Perifollos


En un pueblo de Navarra, cuyo nombre no viene al caso, vivía un señor de poca o nula tierra y duro trabajo en una fábrica. Era tal su afán por demostrar que era alguien a envidiar que se compró un tractor. Para darle cobijo a la llamativa máquina construyó, adosado a su casa, una cochera. Dependiendo de su jornada laboral, bien por la mañana o bien por la tarde, paseaba el tractor calle arriba calle abajo y lo aparcaba al aire libre. Poco antes de ir al tajo lo metía en el garaje.
En los noventa se construyó en el barrio de San Jorge un original parque anejo al centro de salud. Tiene un diseño asimétrico, rompedor y descontextualizado. Cuando se tratan por separado los distintos elementos que lo ornamentan sorprenden por su desubicación y nula funcionalidad. Siendo cierto que el diseño es fruto de una mente artística, estoy totalmente convencido de que el creador del parque hizo lo que hizo por un exceso de nicotina y por mandato de Alexander Fleming. Hay un algo misterioso que atonta a los que quieren violentar el espacio que albergó las fábricas Tabacalera y Penibérica, la de la penicilina y demás productos químicos.  Ocurrió en su nacimiento; ocurrió cuando el ayuntamiento, con los primeros presupuestos colaborativos, colocó a ras de suelo un templete, palio o Kiosko estilizado de dudosa calidad artística que no da sombra, ni protege de la lluvia, pero que costó una pasta gansa; y ocurre ahora, en 2017, cuando el gobierno municipal del cambio se pone, a propuesta de la asociación vecinal, a racionalizar el apartado lumínico del parque.

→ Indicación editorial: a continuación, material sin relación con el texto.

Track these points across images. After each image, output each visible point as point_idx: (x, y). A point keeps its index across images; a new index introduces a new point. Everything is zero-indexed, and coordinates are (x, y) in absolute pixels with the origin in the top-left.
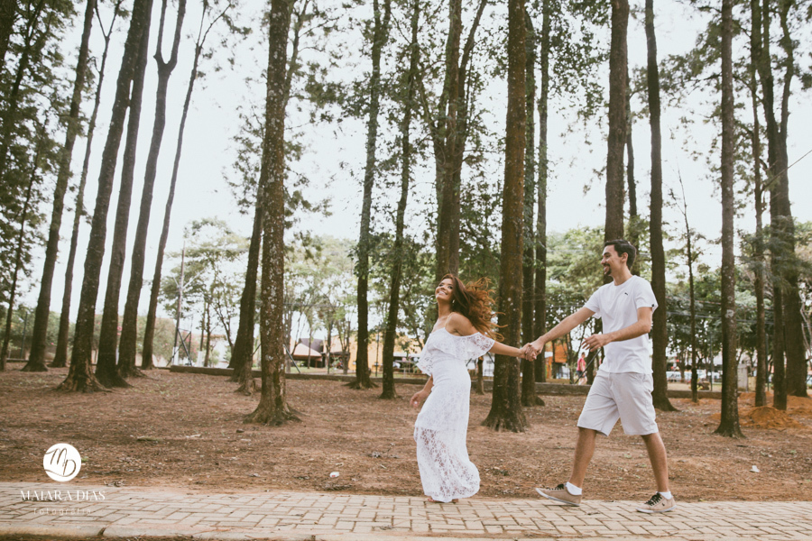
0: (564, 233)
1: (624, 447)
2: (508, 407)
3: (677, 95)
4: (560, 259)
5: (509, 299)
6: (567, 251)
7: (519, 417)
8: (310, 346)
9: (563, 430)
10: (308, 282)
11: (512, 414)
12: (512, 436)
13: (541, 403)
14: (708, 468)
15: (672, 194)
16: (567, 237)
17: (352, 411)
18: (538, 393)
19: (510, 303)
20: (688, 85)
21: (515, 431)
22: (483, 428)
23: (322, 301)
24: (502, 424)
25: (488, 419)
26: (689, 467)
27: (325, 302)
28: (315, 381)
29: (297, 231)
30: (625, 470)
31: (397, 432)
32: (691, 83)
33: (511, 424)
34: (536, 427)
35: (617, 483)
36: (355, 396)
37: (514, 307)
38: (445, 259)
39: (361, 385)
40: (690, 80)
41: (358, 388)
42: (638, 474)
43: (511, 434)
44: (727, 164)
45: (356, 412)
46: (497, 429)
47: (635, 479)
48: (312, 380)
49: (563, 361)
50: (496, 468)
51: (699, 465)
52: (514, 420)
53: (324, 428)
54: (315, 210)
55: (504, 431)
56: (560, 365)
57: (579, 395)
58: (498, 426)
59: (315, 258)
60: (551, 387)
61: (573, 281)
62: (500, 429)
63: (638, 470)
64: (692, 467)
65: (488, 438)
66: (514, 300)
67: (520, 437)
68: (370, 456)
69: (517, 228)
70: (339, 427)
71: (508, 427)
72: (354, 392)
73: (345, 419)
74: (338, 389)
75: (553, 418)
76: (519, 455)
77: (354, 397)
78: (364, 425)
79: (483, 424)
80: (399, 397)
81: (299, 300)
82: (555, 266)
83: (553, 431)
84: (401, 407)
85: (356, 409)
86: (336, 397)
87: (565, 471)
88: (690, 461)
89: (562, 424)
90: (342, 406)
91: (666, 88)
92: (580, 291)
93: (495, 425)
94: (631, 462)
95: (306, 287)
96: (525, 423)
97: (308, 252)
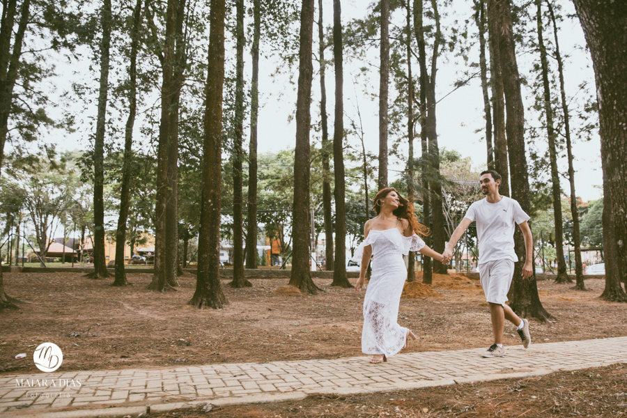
0: (277, 153)
1: (300, 317)
2: (209, 288)
3: (359, 50)
4: (274, 173)
5: (210, 201)
6: (279, 167)
7: (219, 296)
8: (64, 244)
9: (257, 305)
10: (61, 190)
11: (213, 294)
12: (212, 312)
13: (250, 285)
14: (356, 331)
15: (353, 125)
16: (279, 156)
17: (78, 297)
18: (249, 278)
19: (210, 203)
20: (367, 42)
21: (215, 308)
22: (188, 306)
23: (74, 205)
24: (204, 303)
25: (193, 299)
26: (340, 330)
27: (77, 207)
28: (59, 274)
29: (42, 144)
30: (290, 336)
31: (111, 313)
32: (369, 42)
33: (212, 302)
34: (233, 304)
35: (279, 346)
36: (90, 284)
37: (214, 207)
38: (163, 169)
39: (98, 275)
40: (368, 39)
41: (96, 278)
42: (300, 338)
43: (211, 311)
44: (383, 99)
45: (82, 298)
46: (200, 307)
47: (295, 342)
48: (57, 273)
49: (278, 252)
50: (181, 339)
51: (349, 328)
52: (215, 299)
53: (40, 313)
54: (58, 126)
55: (206, 308)
56: (277, 255)
57: (283, 278)
58: (201, 304)
59: (60, 169)
60: (261, 272)
61: (280, 190)
62: (202, 307)
63: (300, 335)
64: (343, 330)
65: (191, 315)
66: (214, 201)
67: (217, 313)
68: (69, 336)
69: (216, 142)
70: (57, 312)
71: (209, 305)
72: (91, 281)
73: (66, 305)
74: (79, 279)
75: (253, 296)
76: (208, 327)
77: (89, 286)
78: (82, 309)
79: (188, 304)
80: (130, 284)
81: (53, 205)
82: (270, 179)
83: (247, 306)
84: (125, 292)
85: (82, 295)
86: (72, 287)
87: (240, 339)
88: (343, 325)
89: (258, 301)
90: (70, 294)
91: (350, 43)
92: (286, 198)
93: (199, 304)
94: (297, 328)
95: (59, 194)
96: (225, 301)
97: (52, 162)
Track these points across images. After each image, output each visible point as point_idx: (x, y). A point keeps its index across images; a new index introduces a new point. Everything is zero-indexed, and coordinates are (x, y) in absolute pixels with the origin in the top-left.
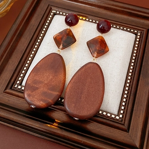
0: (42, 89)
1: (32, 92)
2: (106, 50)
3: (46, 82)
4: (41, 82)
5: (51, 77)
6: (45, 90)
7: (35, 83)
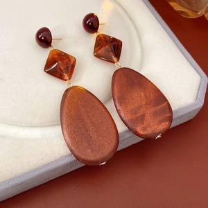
0: (148, 112)
1: (143, 123)
2: (72, 61)
3: (144, 103)
4: (139, 108)
5: (142, 94)
6: (152, 110)
7: (135, 113)
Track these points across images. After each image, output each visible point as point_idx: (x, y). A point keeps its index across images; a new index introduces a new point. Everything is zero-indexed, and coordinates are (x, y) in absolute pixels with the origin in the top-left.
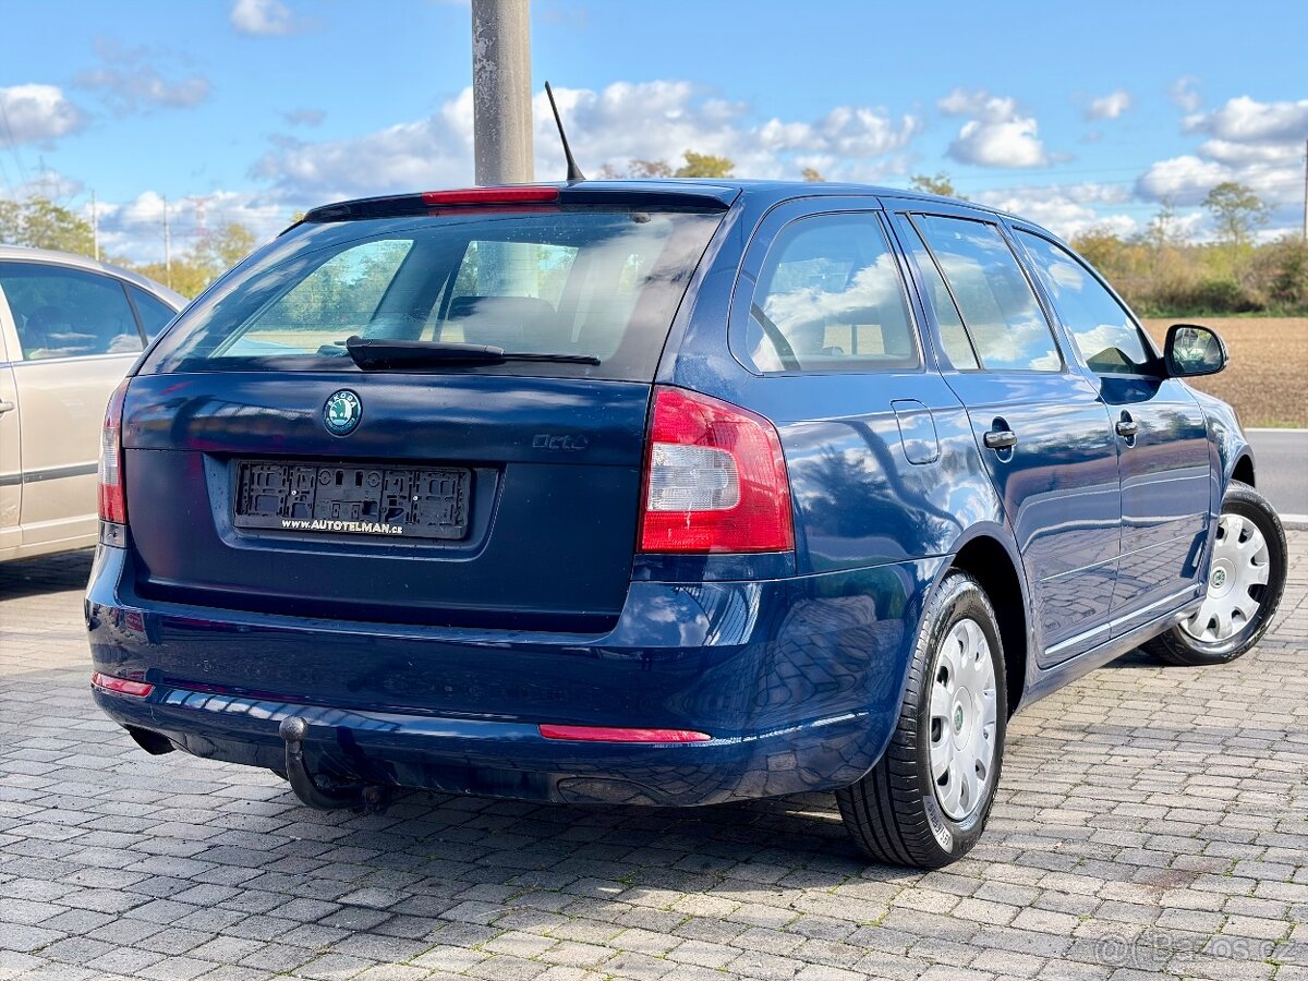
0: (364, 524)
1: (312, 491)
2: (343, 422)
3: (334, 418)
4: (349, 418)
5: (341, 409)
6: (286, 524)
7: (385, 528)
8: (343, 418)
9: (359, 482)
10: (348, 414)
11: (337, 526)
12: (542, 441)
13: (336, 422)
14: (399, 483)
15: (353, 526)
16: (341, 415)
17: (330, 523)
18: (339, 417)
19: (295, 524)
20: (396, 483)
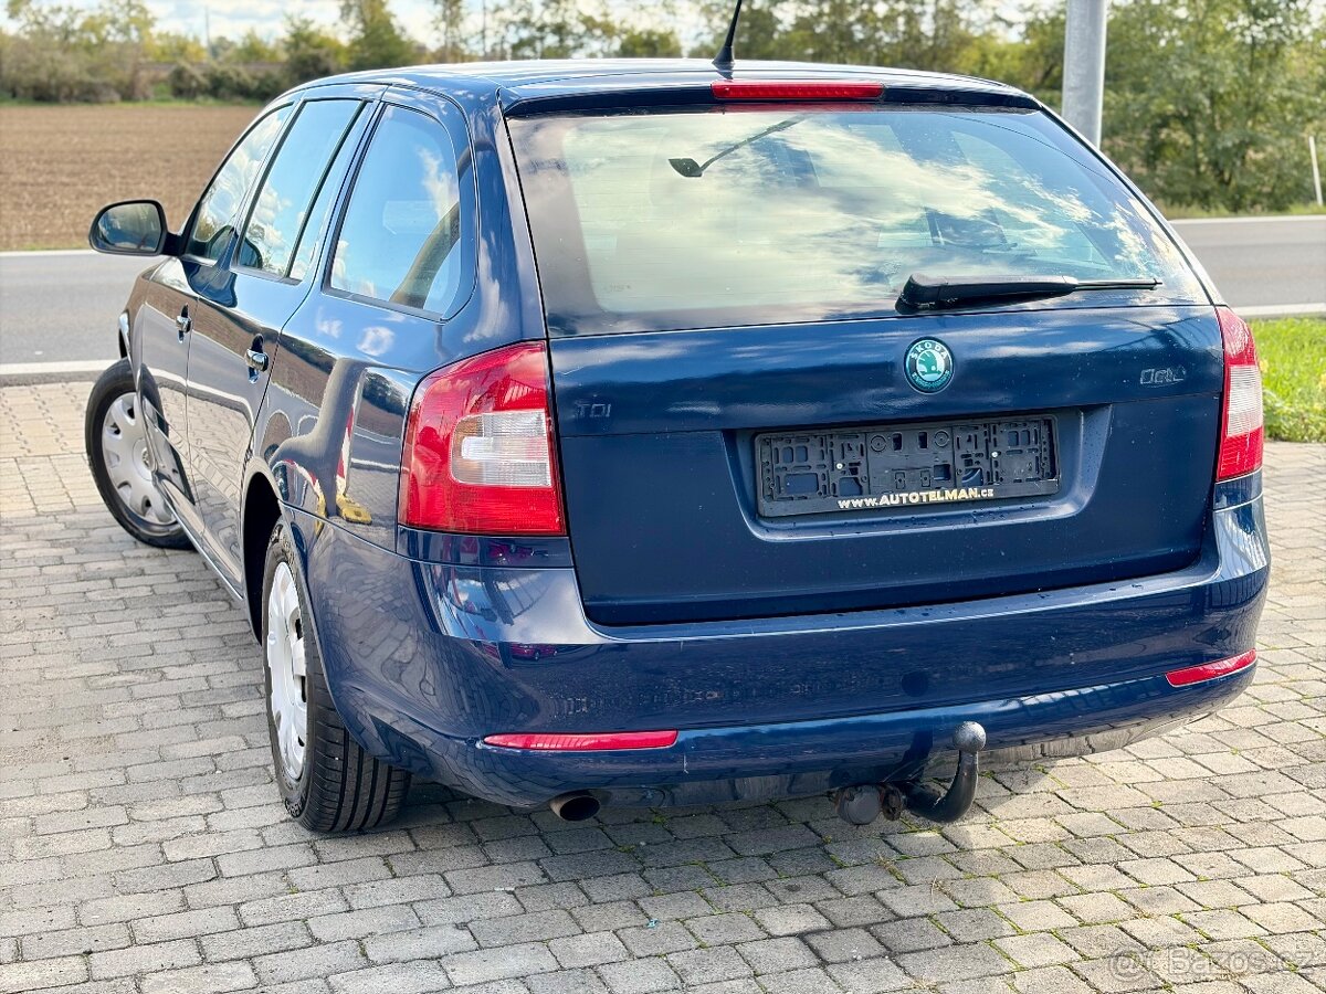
0: (947, 492)
1: (863, 461)
2: (937, 376)
3: (924, 373)
4: (942, 370)
5: (930, 362)
6: (844, 504)
7: (973, 493)
8: (935, 372)
9: (924, 444)
10: (941, 365)
11: (914, 498)
12: (1148, 375)
13: (927, 377)
14: (973, 438)
15: (934, 496)
16: (933, 368)
17: (904, 495)
18: (930, 372)
19: (857, 503)
20: (969, 440)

El parquecito tiene dos anchos paseos de cemento. Cada uno, solo por un lateral, tiene un banco corrido de hormigón que no invita a poner las posaderas. En esos dos largos bancos (cien metros uno y cincuenta el otro) hay, anclados en su parte interior, noventa y tres potentes focos de luz que alumbran el suelo, calientan los envoltorios de chucherías y las hojas muertas de los árboles. En el bosquecillo situado en una zona protegida por el centro de salud, y que solo los animales de cuatro patas lo frecuentan, hay treinta y seis escuálidas farolas de lámparas fluorescentes colocadas al tresbolillo entre los árboles. De noche, su tenue y fría luz se pierde entre las hojas.
La semana pasada, el ayuntamiento de Pamplona nos comunicó que había desconectado treinta fluorescentes del bosquecillo y que los noventa y tres focos se habían sustituidos por lámparas LED.

Me entran ganas de ir al pueblo de Navarra, cuyo nombre no viene al caso, para saludar al vecino sin campo. Igual ha arrumbado el tractor y ha comprado un híbrido para ahorrar.